6. Future Directions and Open Questions
Key unresolved issues and future research priorities include:
- Formulating robust models of AA-negotiator autonomy and its impact on optimization convergence, particularly across diverse recipient populations.
- Systematic interrogation of the stability properties of the feedback loop, especially in the presence of non-stationary individual responses and third-party content-goal alignment.
- Development of metrics, such as cycle efficiency and convergence rates, to empirically quantify the limits of real-time AI-mediated influence.
- Advancement of experimental designs incorporating dynamically updated, physiologically-instrumented content adaptation pipelines.

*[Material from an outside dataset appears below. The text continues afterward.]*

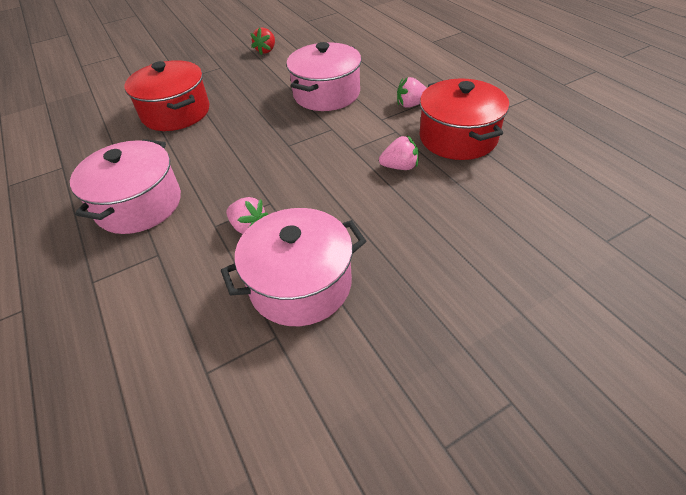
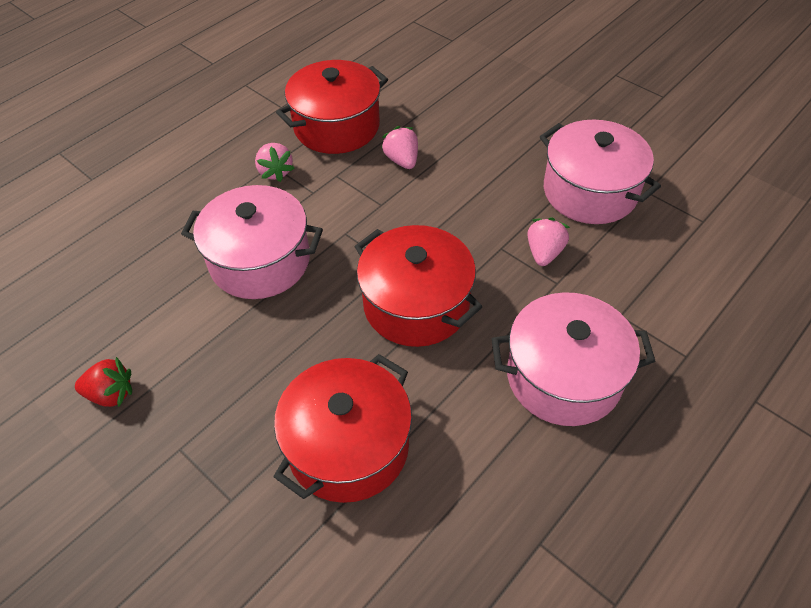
camera: 110 degrees left, 5 degrees up
none -> red pot [355,225,482,347]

- Comprehensive ethical frameworks and transparency protocols to surveil and control the emergent agency and influence of autonomous media systems.
Conclusion
The IMAGINE framework articulates the first end-to-end theory of AI-mediated media effects in which real-time, closed-loop interaction between content generation, affective state measurement, and goal-directed optimization is central. Extending and generalizing foundational models by Potter and Scolari, IMAGINE anticipates a communication environment where media content is continuously optimized to individual responses at millisecond resolution. This necessitates new theoretical formalisms, interdisciplinary methodologies, and ethical standards to understand and govern the AI-mediated future of communication (Guerrero-Sole, 2022).